In constitution of Nepal, it has secured the rights of public to survive in clean environment as fundamental rights. The provision of Environment conservation Act 2076, Environment policy 2076 talks about the conservation of nature and natural resources. It has the provision for Initial Environment Examination IEE and Environment Impact assessment. These acts focus on the sustainable development and seems that Nepal is also concerned in the waste management. Waste is managed according to solid waste management Act 2011. But this alone is not enough. However, there is no separate Act or regulations for electronic waste management. The waste management depends upon the scavengers and scape hawkers. They are the one who separates the waste product into recyclable and non-recyclable at landfill sites. The recyclable waste separated by them are then delivered to scrap dealers.

Way forward:
The prevailing laws and regulations are not alone sufficient for the management of electronic waste. Its seems that we have not prioritized about the electronic waste.

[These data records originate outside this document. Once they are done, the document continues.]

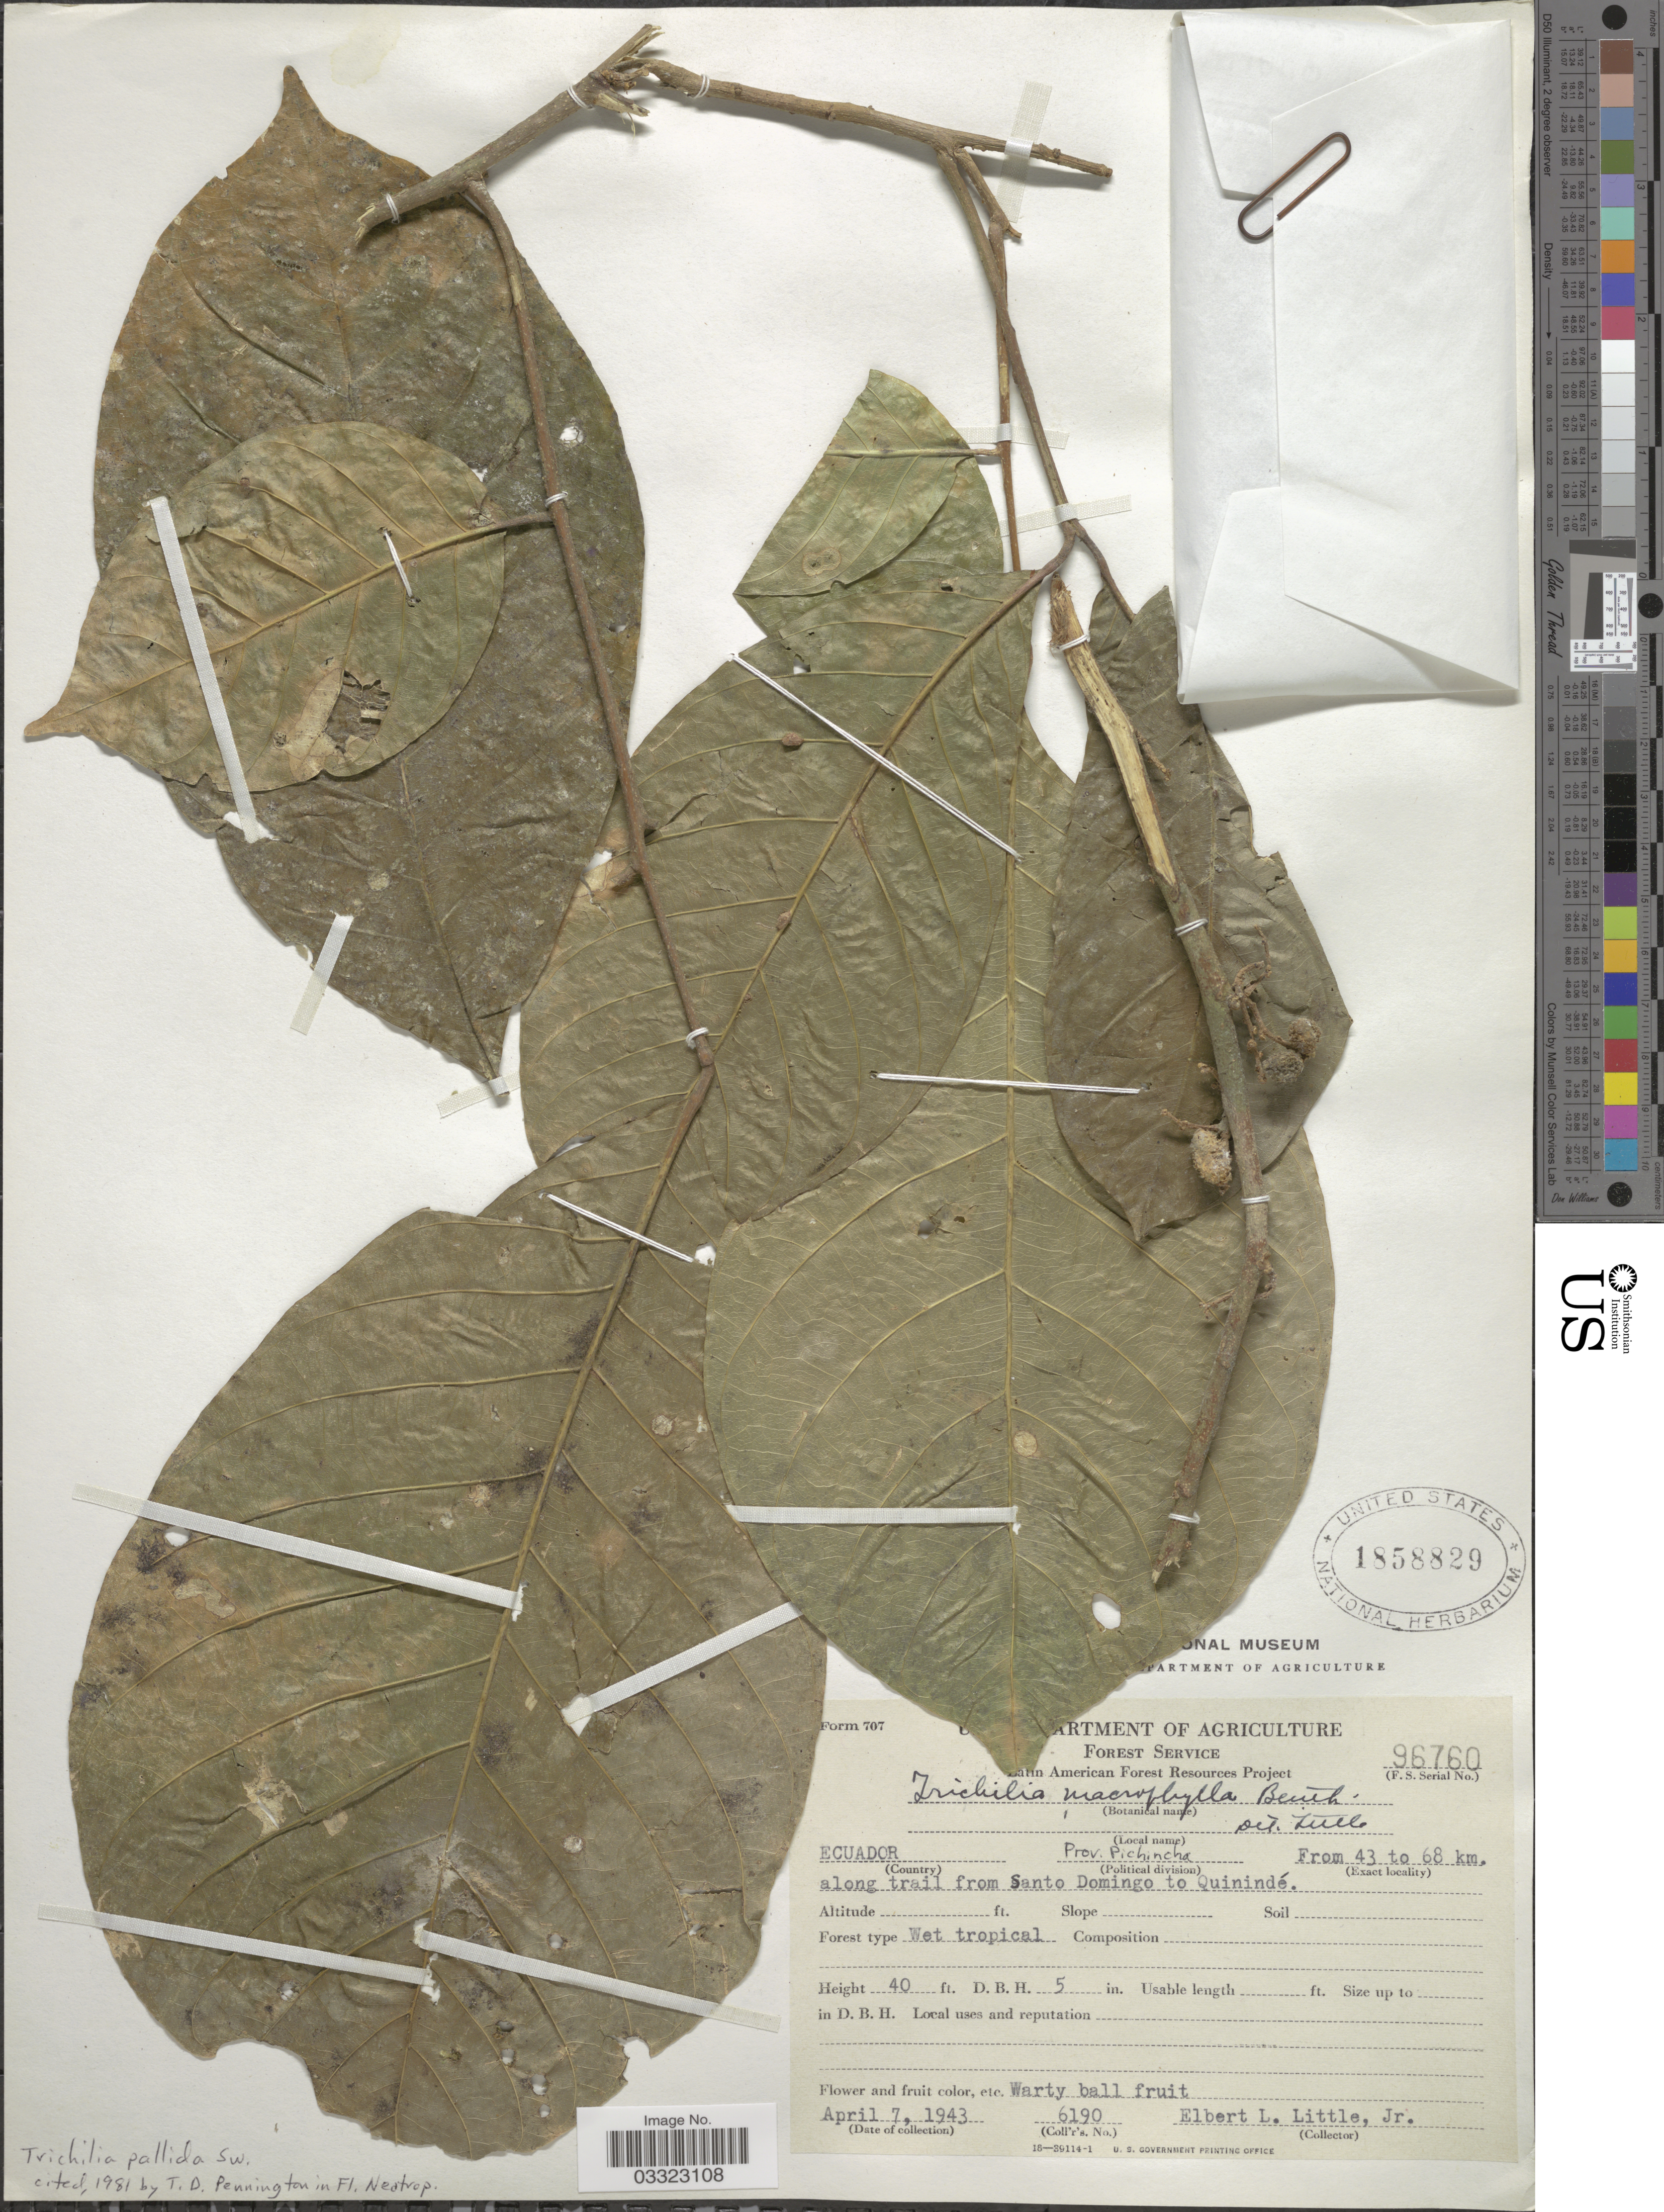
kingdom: Plantae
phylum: Tracheophyta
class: Magnoliopsida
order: Sapindales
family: Meliaceae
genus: Trichilia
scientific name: Trichilia pallida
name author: Sw.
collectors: E. L. Little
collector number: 96760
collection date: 1943-04-07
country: Ecuador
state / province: Pichincha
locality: From 43 to 68 km. along trail from Santo Domingo to Quinindé.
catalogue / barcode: US 1858829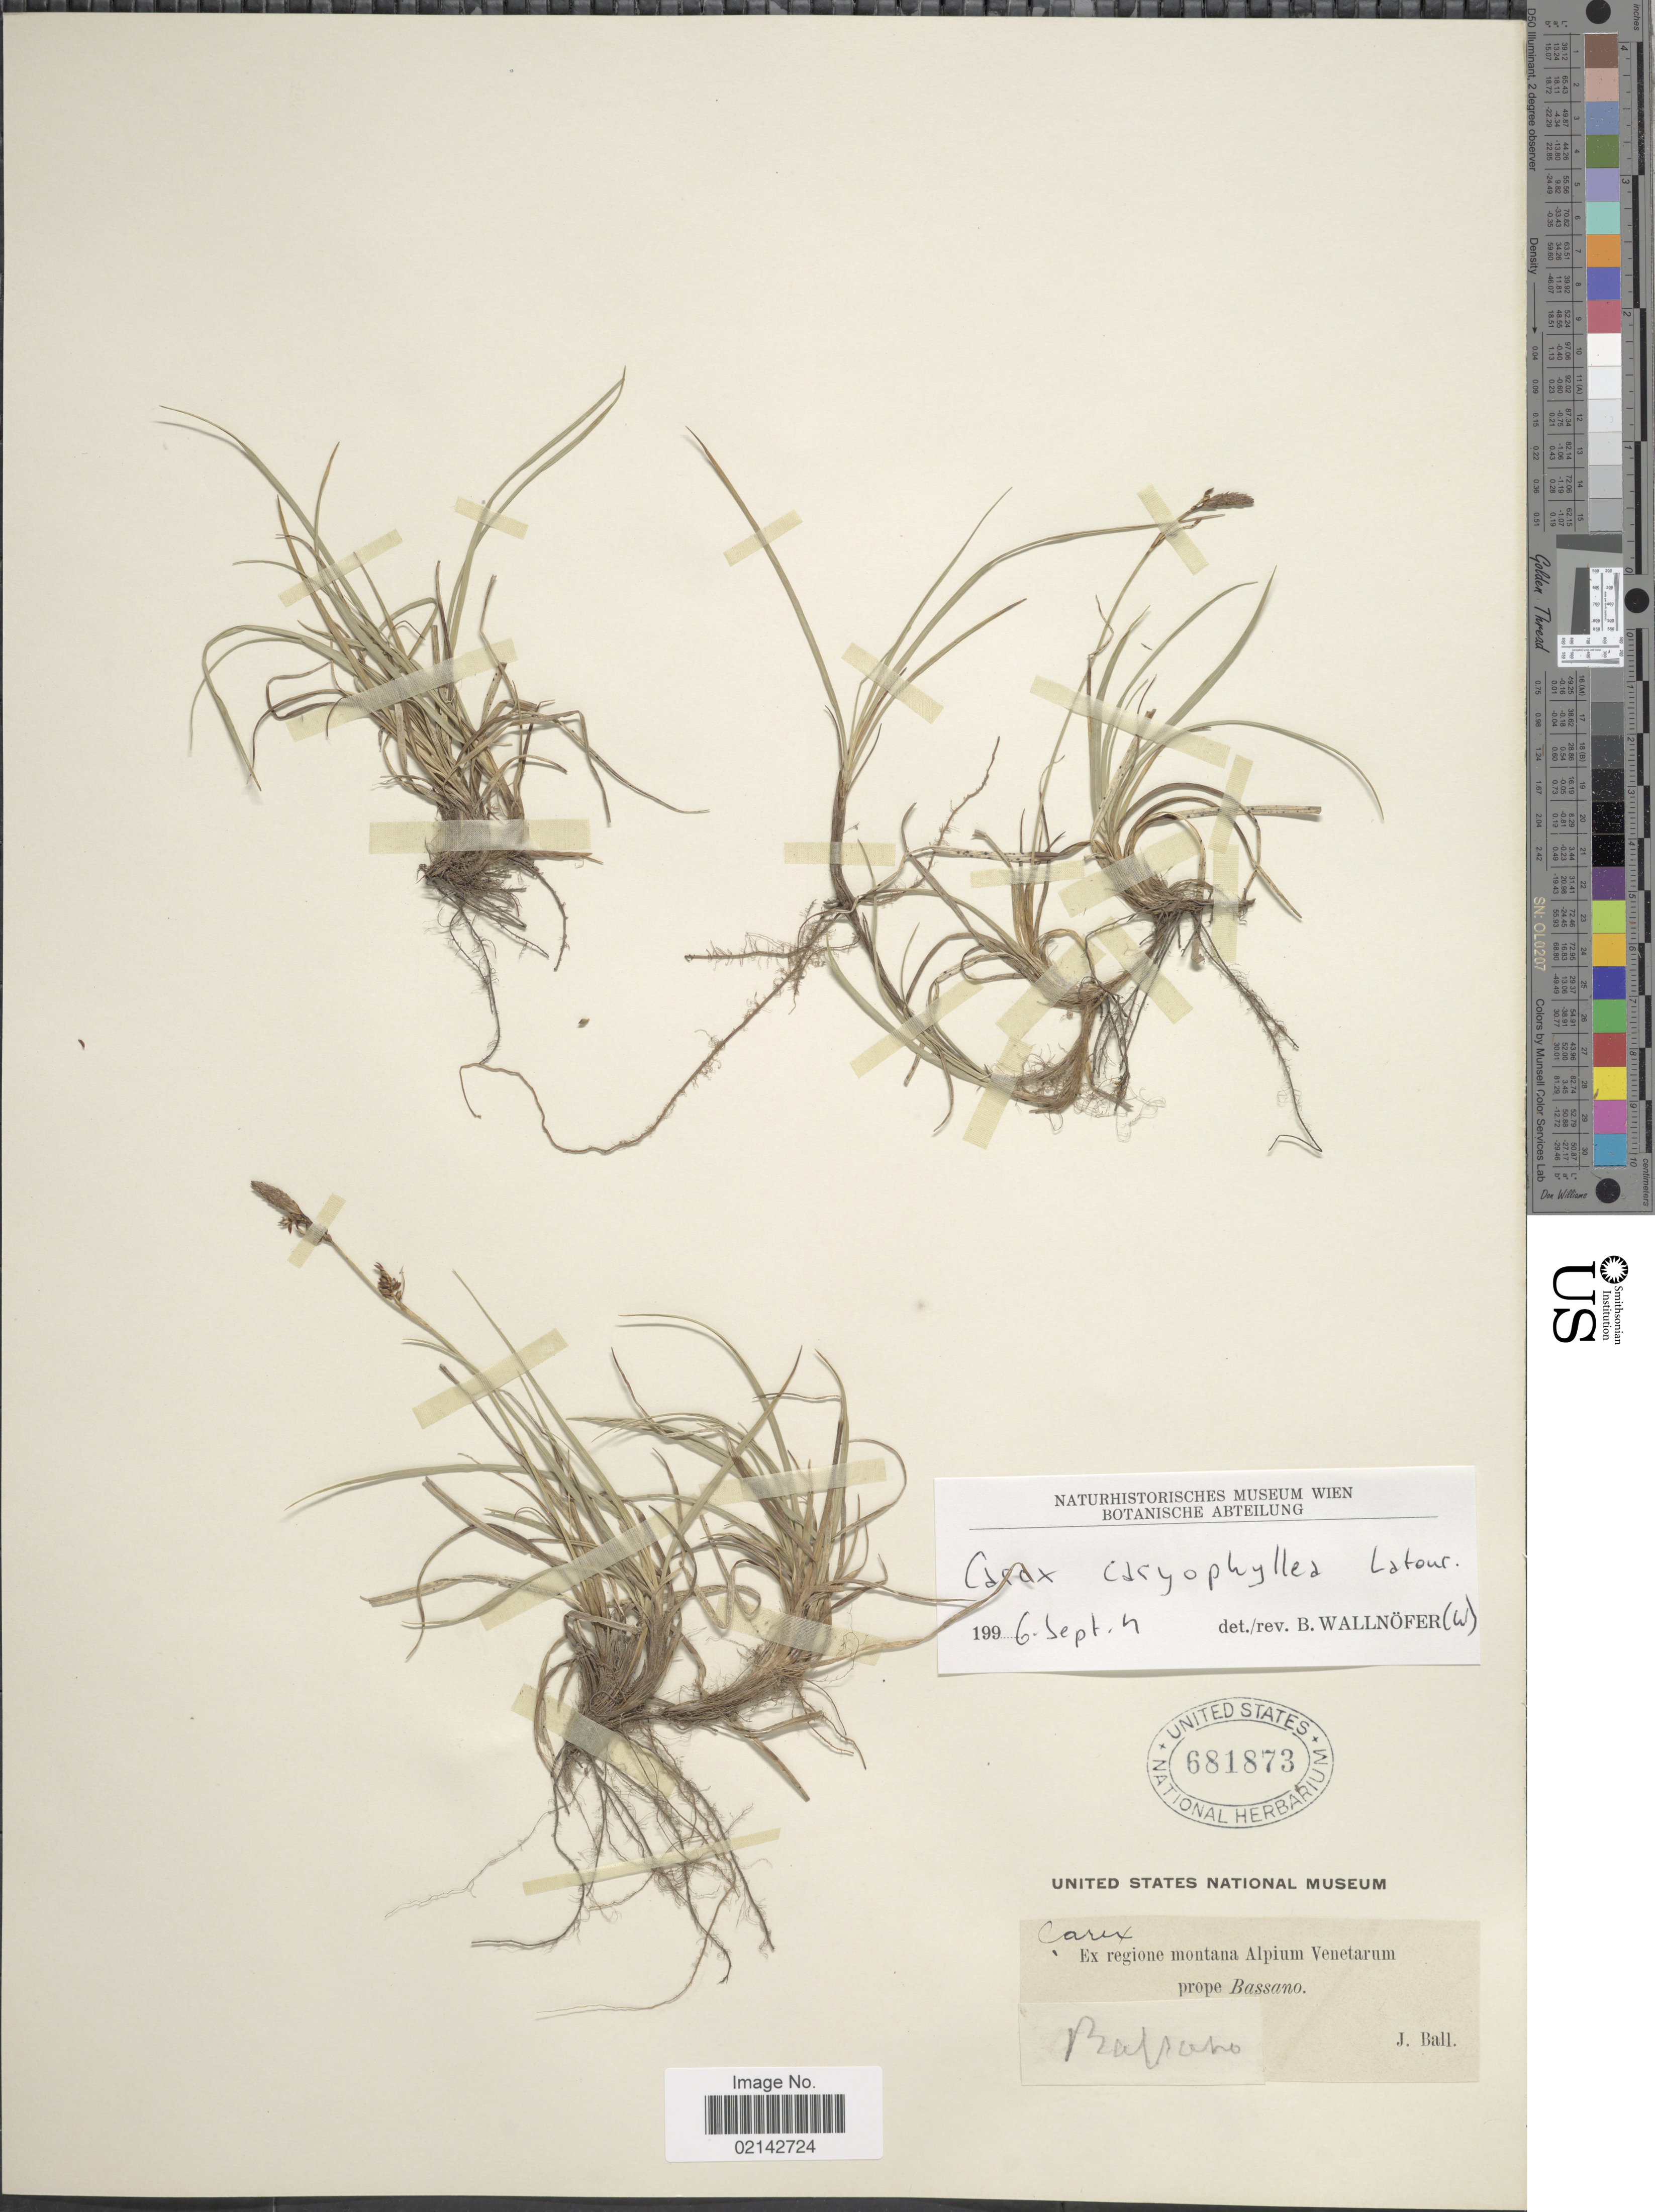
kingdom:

After the implementation of Federalism in Nepal there are currently three levels of government. The central level, Province level and local level. The key actor for collection of waste product is local level. These are the measure that could be adopted for management of electronic waste;

A. Implement 3R’s policyi.e Reduction, Reuse and Recycle, the government should focus on implementation of 3R’s policy in order to make balance in production of electronic waste

B. Introduce separate act specially for E-waste management

C. Consumers are polluters so government could impose pollution tax on each of the electronic product and utilize that fund for management of waste. This will also discourage consumers to buy unnecessary or excess electronic product.

D. Invest on the establishment of processing plant for electronic waste so that it could contribute to national economy.

E. Public and corporate levels must be made responsible and create awareness regarding the waste disposal.

F. Separation of waste products from its origin and separate landfill site for e-waste disposal should be there.

G. Proper coordination between the three levels of government for e-waste management.

H. The information on the generation of E-wastes, dangers, and relief measures have to be joined within the educational programs of schools and colleges.

Conclusion:
Electronic waste is going to become a major headache for Nepal in near future. To lessen the adverse impacts of dangerous compounds in e-waste on the environment and human health, this e-waste recycling issue must be addressed. Because this type of debris cannot be recycled and is too toxic to be managed at landfill sites, without the lack of proper laws and strategy for e-waste management the safety of life of individual would be at stake. Government does not have separate law for the management of e-waste. It’s a serious issue that needs to be addressed at it soonest and protect the environment and individual from being its sufferer.